Supplied information
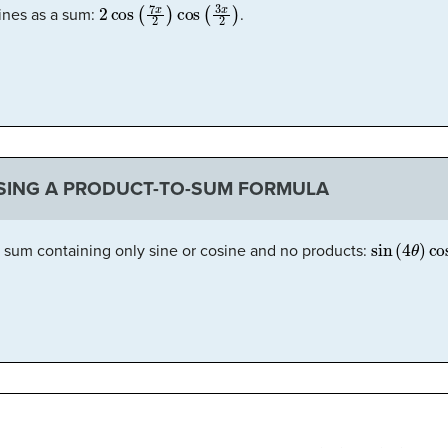
2
cos
(
7
x
2
)
cos
(
3
x
2
)
sines as a sum:
.
SING A PRODUCT-TO-SUM FORMULA
sin
(
4
θ
)
cos
a sum containing only sine or cosine and no products:
cos
(
2
θ
)
cos
(
4
θ
)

What is needed
Pictures stay out; the entries above are to be output exactly as given.

Output of the task
2
cos
(
7
x
2
)
cos
(
3
x
2
)
sines as a sum:
.
SING A PRODUCT-TO-SUM FORMULA
sin
(
4
θ
)
cos
a sum containing only sine or cosine and no products:
cos
(
2
θ
)
cos
(
4
θ
)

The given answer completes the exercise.